“What a whirlwind time we are in. It’s changing so fast!”
Emails like this one from a Maine principal filled my inbox this week as the school leaders with whom I work rushed to prepare their faculties for imminent school closures.
The anxiety is shared by students. Suddenly everything is uncertain. Everyone in the education system is facing a deluge of questions as parents and teachers struggle to figure out how to continue students’ learning when the school building is closed.
The challenges are overwhelming. Just as overwhelming is the infinite variety of online resources that are touted as answers to these questions: an interminable ocean of unfamiliar tools and online lessons of dubious quality.
Online learning tools will provide tremendous possibilities while schools are closed. But as both a parent and an instructional coach, I deeply hope that teachers and schools will remember that online learning is not the only way to learn. If teachers feel pressured to design online lessons which require students to put in hours sitting at a computer, or if secondary school students are receiving instructions from six or seven different teachers who all want them to put in the equivalent of a class period at the computer, the result for students may be not educational but mind-numbing. It does not need to be that way.
This time of school closure provides a magnificent opportunity for us to envision a kind of learning that is different from what happens in our classrooms. We can invite students to learn something that they are curious about or practice a skill that is important to them, and we can connect their learning back to our educational standards. Students may not learn all the content that we had thought we would cover this month. But that loss can be balanced by tremendous benefits. The transferable skills that are embedded in all state and national standards are among the most essential skills we give our students. And assignments which invite students to engage in regular practice, creation, or connection will deliver mental-health benefits to counteract the stress of living through a pandemic.
I deeply hope that teachers and schools will remember that online learning is not the only way to learn."
Teachers in all subject areas can create challenges like these for their students:
1. Practice a skill that is important to you. As you practice, keep a log of your practice hours (or a video log). Create an audio, video, or written reflection about the skill you have practiced, why it is important to you, and how your practice during this school closure has pushed you to demonstrate self-discipline, openness to feedback, listening skills, attention to detail, or any other transferable skill.
If your school has a list of guiding principles, transferable skills, or work habits, this reflection should be explicitly grounded in those.
2. Follow your curiosity. Is there something you have been wanting to learn? Is there something you are curious about, or that you are researching on your own? Perhaps you have been saving for a car, and you want to research different models. Perhaps you are curious about how viruses move from animals to humans, or about the life story of someone you admire. Teachers can adjust requirements about what kinds of sources to use and how students should communicate their research according to grade level and subject. This assignment connects well with social studies research standards.

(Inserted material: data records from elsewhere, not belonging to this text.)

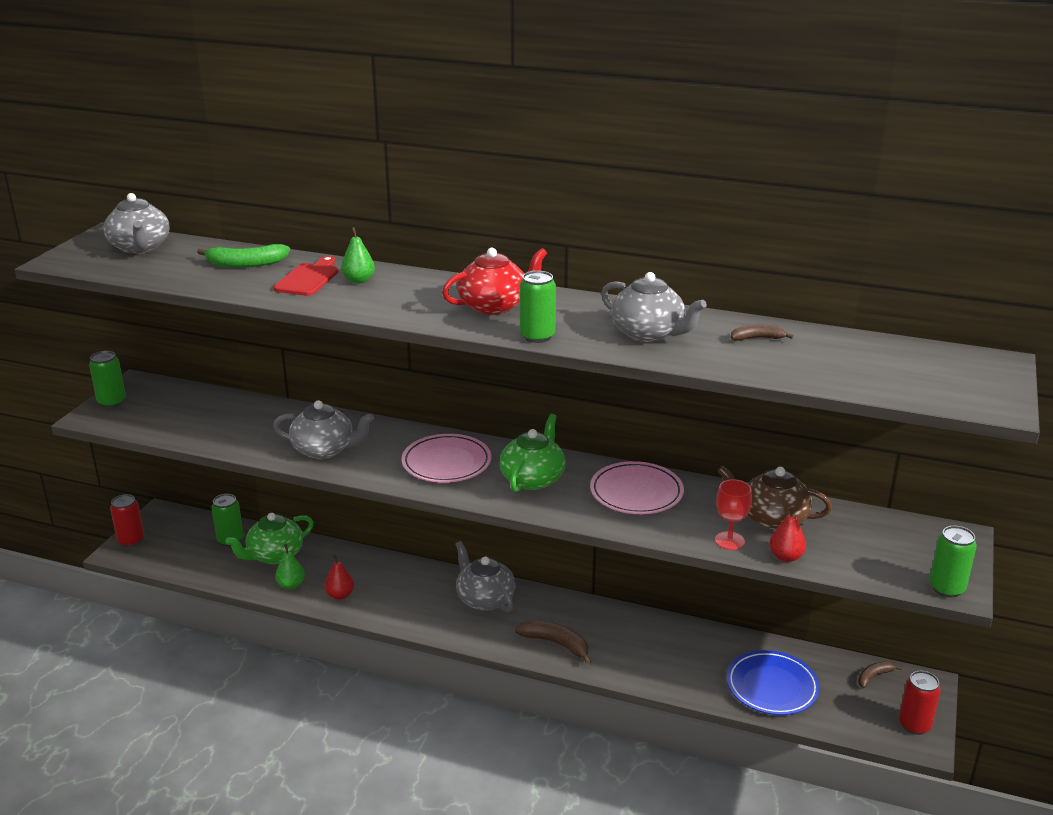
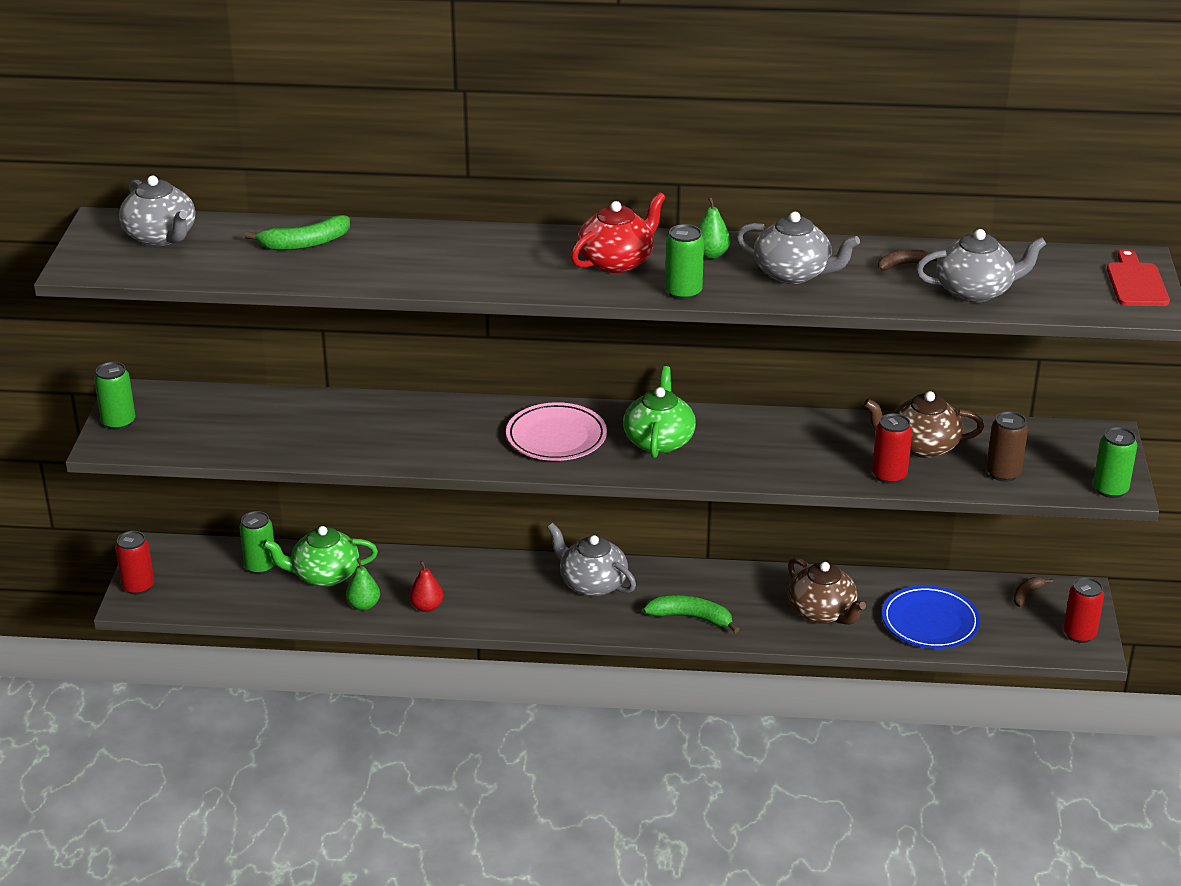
camera: 15 degrees left, 5 degrees up
green teapot [225,513,314,564] -> green teapot turned 45 degrees clockwise [263,526,378,587]
grey teapot [273,400,374,459] -> grey teapot moved to [916,229,1046,303]
red cutting board [274,256,338,296] -> red cutting board moved to [1107,249,1170,306]
green pear [341,227,375,284] -> green pear moved to [698,197,730,259]
brown banana [515,620,591,665] -> green banana [643,595,739,633]
pink plate [590,461,684,514] -> none
red goblet [715,479,752,550] -> red can [872,413,912,484]
red pear [769,506,806,562] -> none
none -> brown teapot [788,557,866,625]
none -> brown can [986,411,1028,482]

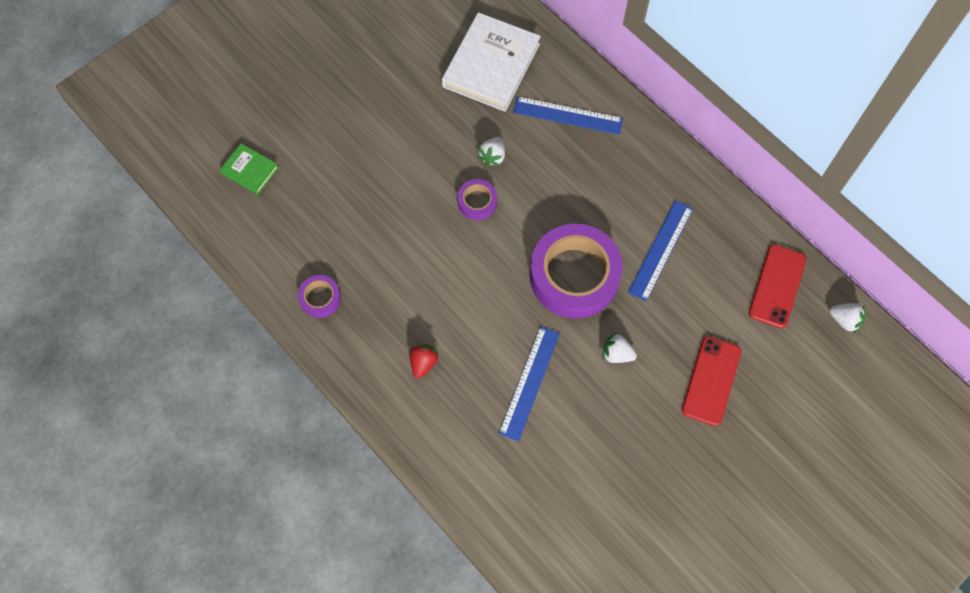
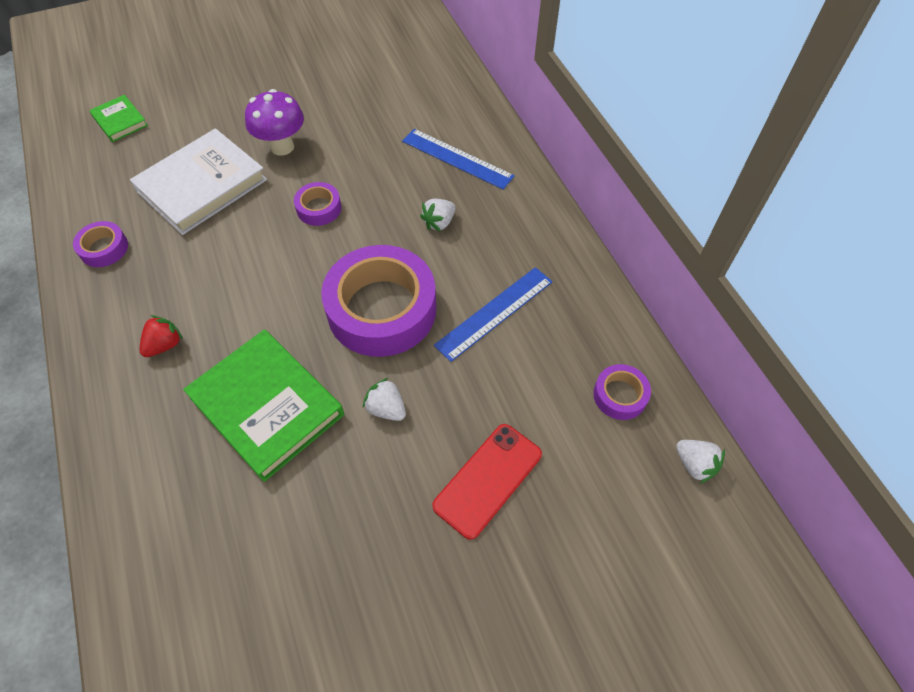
camera: 20 degrees right, 10 degrees down
white book [442,12,541,112] -> white book moved to [130,128,267,235]
white strawberry [478,137,505,166] -> white strawberry moved to [420,199,456,232]
blue ruler [498,326,560,442] -> green book [183,330,344,482]
red phone [749,244,806,328] -> purple tape [593,364,651,420]
none -> purple mushroom [245,89,304,156]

3. Create something you are proud of. It can be anything at all; a video, a song, a piece of artwork, a treehouse, a modification on a car, an animation or cartoon, a piece of clothing (or a modification of a piece of clothing), a recipe or a fancy meal or dessert, or anything else. Write or record a reflection about what you created. Use the reflection to critique your creation and contemplate how your work during this school closure pushed you to demonstrate transferable skills.
This activity can be connected with art or health standards that focus on setting goals, planning, or critiquing and revising work.
4. Find a way to help your community. Contact your town hall or local community service organization to find out ways to help that comply with public-health guidance on safe social distancing. Write or record a reflection about what you did to help, why it is important to you, and how you demonstrated transferable skills.
5. Find a spot where you can observe the natural world. If possible, return to this spot—even if it just means observing a single tree—each day for at least 20 minutes. Try to go in all weathers. Keep a journal describing your observations—what you see, hear, feel, and smell. Keep track of a seedling or sprout and watch how it changes. See if certain birds hang out in your tree. Draw what you see.
This activity may not be possible for all students, so teachers will need to adjust based on location. Teachers can give students specific journal assignments each day or allow students to choose how they will write in a journal each day. Students who do not have access to the outdoors can instead use their journaling to record what it feels like to live through this challenging moment in history. This task can be designed to support writing, ecology, or health standards.
These types of assignments can’t replace all schooling and will not be appropriate in all classes. But if some teachers can simply design requirements for students to do something each day that connects with their own passions or which enables them to connect with others or with the natural world, this will convey tremendous benefits in this time of fear.
Not only will time spent on these pursuits feel meaningful to students, but when they return and share their work with their classmates, they will learn about one another, and teachers will get to know them more deeply. My 17 years of experience as a public school teacher tells me that when we invite students to pursue their passions and seek connection, they will astonish us with their curiosity, creativity, and generosity. Let’s open the door for them to do so.